20080827-IR-045080629NRA Letter of Findings Number: 07-0582 Income Tax For Tax Year 2003  

  • DEPARTMENT OF STATE REVENUE
    02-20070582.LOF

    Letter of Findings Number: 07-0582
    Income Tax
    For Tax Year 2003


    NOTICE: Under IC § 4-22-7-7, this document is required to be published in the Indiana Register and is effective on its date of publication. It shall remain in effect until the date it is superseded or deleted by the publication of a new document in the Indiana Register. The publication of this document will provide the general public with information about the Department's official position concerning a specific issue.
    ISSUE
    I. Income Tax–Corporate.
    Authority: IC § 6-8.1-5-1; 45 IAC 3.1-1-52; 45 IAC 3.1-1-55.
    Taxpayer protests the assessment of corporate income tax.
    STATEMENT OF FACTS
    Taxpayer is in the business of producing and distributing films and television shows nationally and internationally. As the result of an audit, the Indiana Department of Revenue ("Department") issued proposed assessment for Indiana income tax for the tax year 2003. Taxpayer protests the proposed assessment. An administrative hearing was held and this Letter of Findings results. Further facts will be supplied as required.
    I. Income Tax–Corporate.
    DISCUSSION
    Taxpayer protests the imposition of income tax on certain activities for the tax year 2003. The Department determined that Taxpayer had properly reported income from activities such as renting or leasing films to Indiana theaters or syndicating television shows to Indiana television stations. The Department determined that Taxpayer had not properly reported income from licensing films and television shows to broadcast and cable networks which were then viewed on those networks by Indiana residents in their homes. Taxpayer protests that these activities should not be reported to Indiana, but rather should be reported to the states in which the respective networks have their commercial domiciles. None of the networks in question are commercially domiciled or headquartered in Indiana. The Department notes that the burden of proving a proposed assessment wrong rests with the person against whom the proposed assessment is made, as provided by IC § 6-8.1-5-1(c).

▶ **Required actions**:
**1)** In the Indiana letter of findings, what business is the taxpayer in?
**2)** Please continue the Indiana letter of findings from its last sentence.

▶ **Data below**:
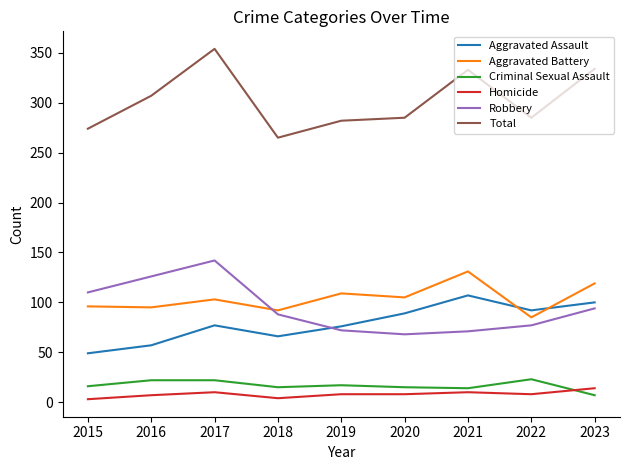

How many distinct data groups are displayed?

6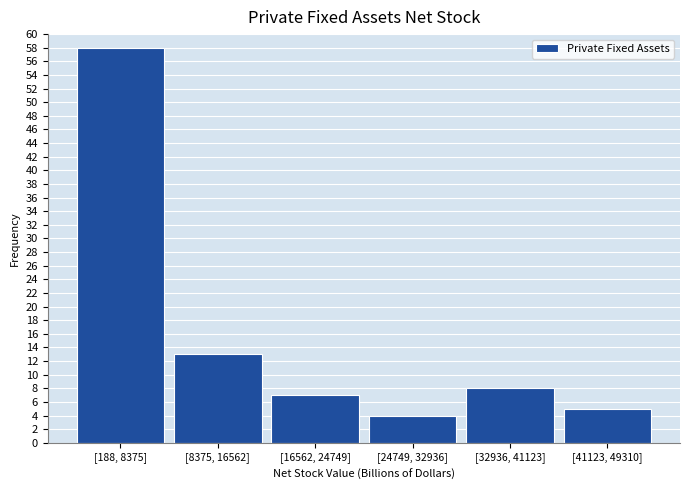

Reading left to right, list all the values displayed in this chart.

58	13	7	4	8	5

▶ **Exercise results**:
**1)** Producing and distributing films and television shows nationally and internationally.

**2)**
    The Department refers to 45 IAC 3.1-1-52, which states:
    The numerator of the sales factor generally includes gross receipts from sales attributable to this state, and includes all interest income, service charges, carrying charges, or time-price differential charges incidental to such sales regardless of the place where the accounting records are maintained or the location of the contract or other evidence of indebtedness. The numerator shall not include sales between members of an affiliated group filing consolidated returns under IC 6-3-4-14.
    The Department also refers to Letter of Findings 04-0398 ("LOF 04-0398"), which was issued to an unrelated third party which also was involved in producing and licensing programming for the cable television industry. LOF 04-0398 determined that the taxpayer in that case was in a unitary relationship with several subsidiaries each of which had its own business situs in Indiana. LOF 04-0398 then determined that, since the taxpayer was in a unitary relationship with the Indiana-sitused subsidiaries and should be filing a combined return with those subsidiaries, the income of that taxpayer was partially attributable to viewers in Indiana viewing advertisements on those cable networks. The Department determined an apportionment formula for that taxpayer and applied a similar apportionment formula to Taxpayer in the instant case.
    Taxpayer states that its facts are materially different from the taxpayer in LOF 04-0398. Taxpayer explains that it has no subsidiaries in Indiana and that it is not in a unitary relationship with the networks in question. Taxpayer refers to 45 IAC 3.1-1-55, which states in relevant part:
    Gross receipts from transactions other than sales of tangible personal property shall be included in the numerator of the sales factor if the income-producing activity which gave rise to the receipts is performed wholly within this state. Except as provided below if the income producing activity is performed within and without this state such receipts are attributed to this state if the greater proportion of the income producing activity is performed here, based on costs of performance.
    The term "income producing activity" means the act or acts directly engaged in by the taxpayer for the ultimate purpose of obtaining gains or profit. Such activity does not include activities performed on behalf of the taxpayer, such as those conducted on its behalf by an independent contractor. Accordingly, "income producing activity" includes but is not limited to the following: (1) The rendering of personal services by employees or the utilization of tangible and intangible property by the taxpayer in performing a service. (2) The sale, rental, leasing, or licensing the use of or other use of tangible personal property. (3) The sale, licensing the use of or other use of intangible personal property.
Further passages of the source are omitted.